If you ever read a column that opens with the phrase, “one reason I pay very close attention to the Israeli-Palestinian arena is that a lot of trends get perfected there first and then go global,” you know it’s going to be an adventure.

On Tuesday, New York Times columnist Thomas Friedman — famous for, as Vice once put it, his “vacuous prose” and prognostications gone horribly wrong — published a new think piece titled, “Biden-Cheney 2024?” in which he argues that President Joe Biden should replace Vice President Kamala Harris with Wyoming Rep. Liz Cheney or another anti-Trump Republican.

“Before you leap into the comments section, hear me out,” he writes.

We heard him out. We wish we hadn’t.

The entire basis for Friedman’s belief that such a “national unit ticket” could work is because of the purported success of a coalition in Israel where conservative Prime Minister Naftali Bennett and center-left Alternate Prime Minister Yair Lapid “came together for a four-year national unity government.” We at SFGATE will not pretend to be experts on the inter-workings and nuances of Israeli politics (which hardly seems like a utopia where conditions are improving), but Friedman was nice enough to make the argument that Israel is a poor analogy for us.

“America does not have the flexibility of a parliamentary, proportional-representation system, like Israel’s,” Friedman concedes.

What Friedman is embarrassingly blind to is the fact that there’s little evidence his primary goal — “creating a broad national unity vehicle that enables more Republicans to leave the Trump cult” — is possible with a figure like Liz Cheney.

Aside from the fact that there are many reasons Democratic voters would have major issues with Cheney, poll after poll has shown that Trump remains highly popular among Republican voters. While there are polls that show that there’s a significant proportion of Republicans who do not want Trump for president again 2024, Friedman mistakes a desire to move on from Trump the person for a desire to move from “Trumpism” the ideology as loosely defined.
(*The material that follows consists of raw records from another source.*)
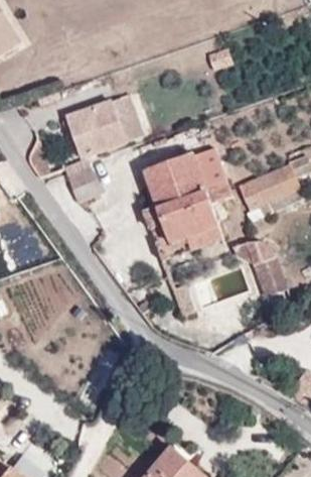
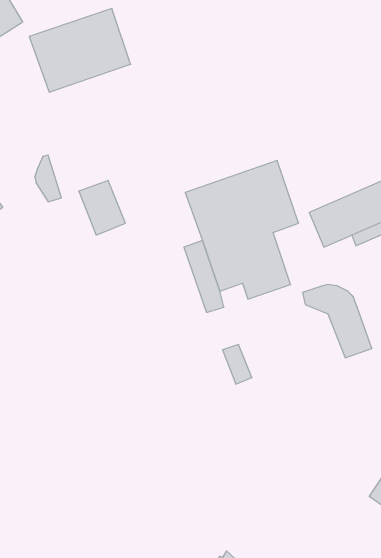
building: [66,94,143,157] -> [29,8,131,92]

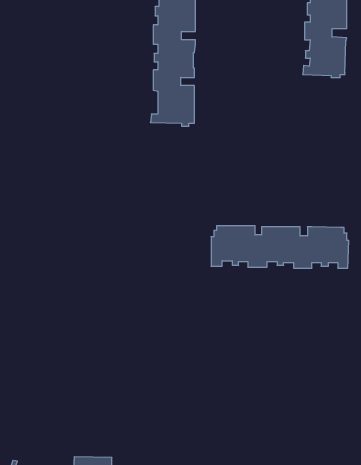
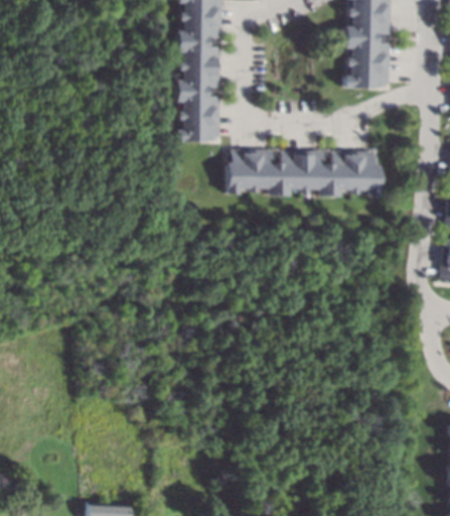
building: [211,226,349,268] -> [229,150,380,197]

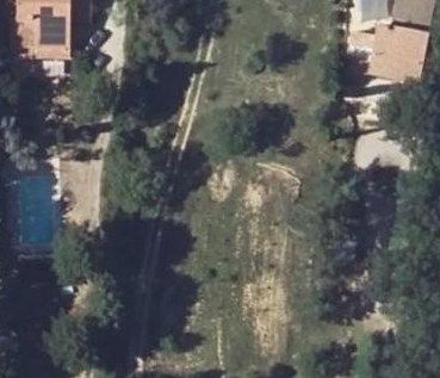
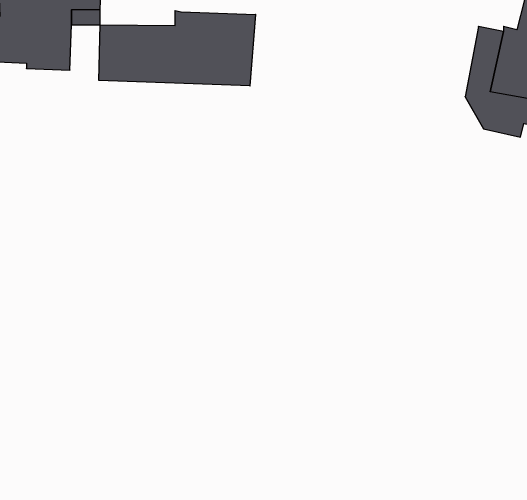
building: none -> [99,11,256,86]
When pollsters have queried hypothetical 2024 Republican presidential primary contests, the candidate not named Trump who garners the most support is Florida Gov. Ron DeSantis, a combative culture warrior who is perceived by Republican voters as someone who can actually follow through on promises to implement protectionist immigration policies, more restrictive voting laws and measures targeting large tech companies.

GOP voters seem to have little appetite to return to Cheney’s establishmentarian brand of conservatism that emphasizes foreign policy interventionism and laissez faire economics. Candidates who fit that mold hardly register in 2024 GOP primary polls.

“Never-Trump” Republican establishment types have always been over-represented in the elite media circles Friedman runs in, which makes his analysis somewhat unsurprising, albeit no less terrible.